June 11, 2019

Is Branchless the New Black for Big Banks?

Excerpt: Many bank executives believe that consumers may be on the brink of forgoing traditional brick and mortar branches. Read on to learn more.


Could traditional bank branches soon be a thing of the past?

It's no secret that the banking industry has faced challenges as digital technology has become more prevalent. And banks are sitting up and taking notice by investing in digital banking. For many retail banks, online and mobile platforms have become just as important as physical branches.

Consumers across the country expect their banks to serve their increasingly digital needs, and many are turning exclusively to fintech services to streamline banking. Many banks have already been on the path to digitizing their services and helping ensure that they're able to provide the same level of convenience that their customers expect.

But could this mean an eventual extinction of conventional brick and mortar bank branches? Some banking executives think so, and they are taking steps to prepare for a fully digital banking world.

According to a recent article in The Wall Street Journal, Citigroup has already been minimizing its physical branches in favor of 'branchless" services, and its efforts seem to be working for the banking giant.  

The bank's executives believe that consumers across the nation are ready to ditch bank branches altogether and rely solely on digital banking. And the numbers support this; the bank added approximately $1 billion in digital deposits over Q1 2019, which is more than it did over all of 2018. And over half of that amount came from customers who live far away from Citigroup branches, and as much as two-thirds was derived from new customers brought aboard.

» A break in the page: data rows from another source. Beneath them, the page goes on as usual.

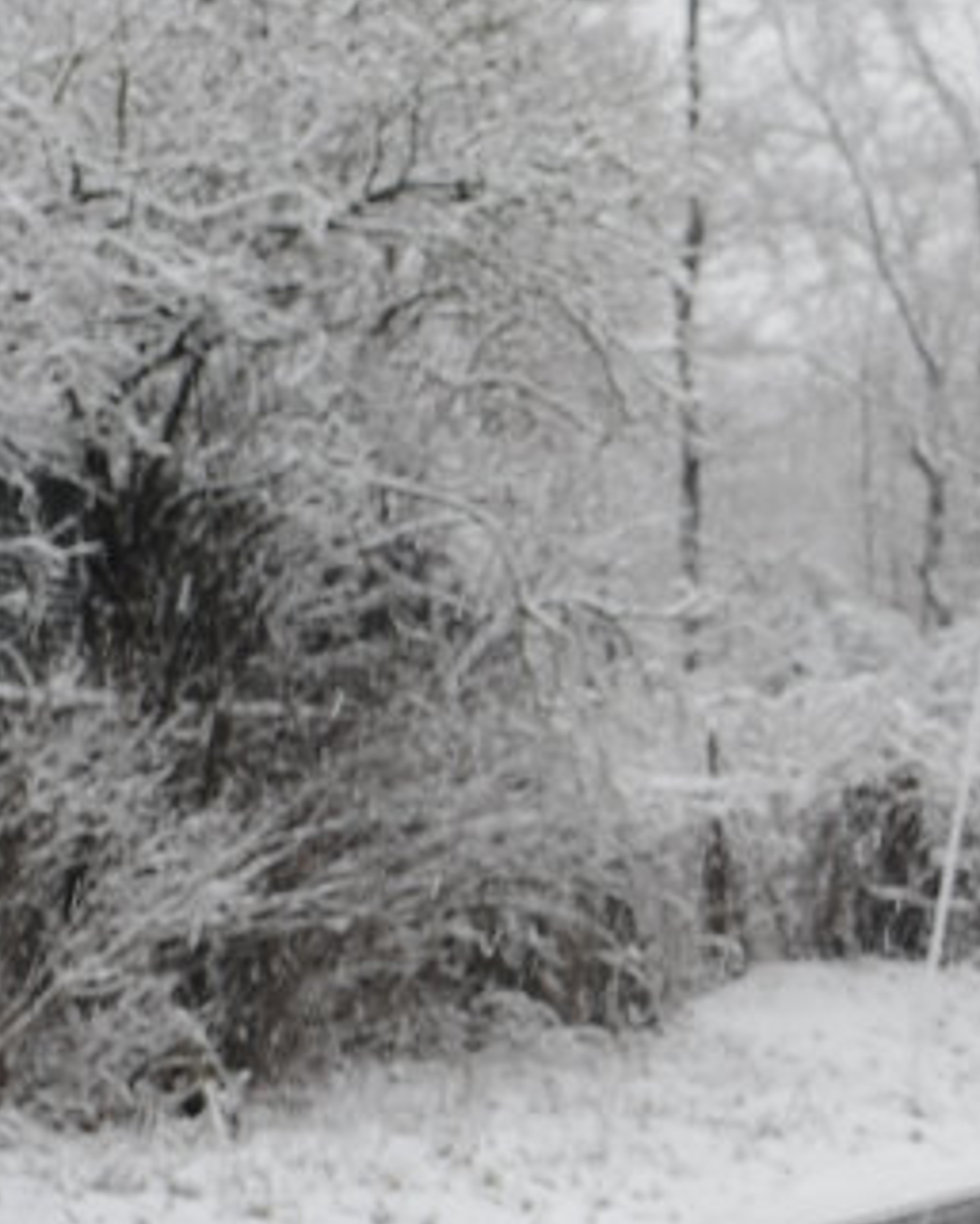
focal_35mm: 234
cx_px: 2006
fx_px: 8480
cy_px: 917
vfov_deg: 8.2
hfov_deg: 6.4
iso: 200
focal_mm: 50
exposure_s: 1/80
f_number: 6.3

These days, Citigroup has created several programs influenced by today's digital age. Most recently, the banking giant developed a new account through its mobile app for credit card customers and innovative mobile banking offers.

Citigroup executives are focusing more on their digital offerings than spending money on physical bank branches. 

At the end of the day, Citigroup is focusing more of its money on improving its digital platform instead of plunking down hundreds of millions of dollars in physical branches.

And other big banks are following suit, albeit while maintaining their branch networks.

Banks have already been in stiff competition with rapidly-emerging FinTech firms. And instead of continuing the fight, traditional banks have embraced digital technology and even partnered with FinTechs in many cases.

Financial institutions that operate on a digital platform rather than relying on traditional brick and mortar branches can realize lower overall costs and more streamlined processes. In turn, this can help enhance the customer experience and leave space for other potential transformations in the digital space.

The world of banking is changing, both for consumers and the banks themselves. Amid an ever-changing environment, it's more important than ever for financial institutions to take a look at their loan portfolios regularly and ensure that their assets are as profitable as they can be.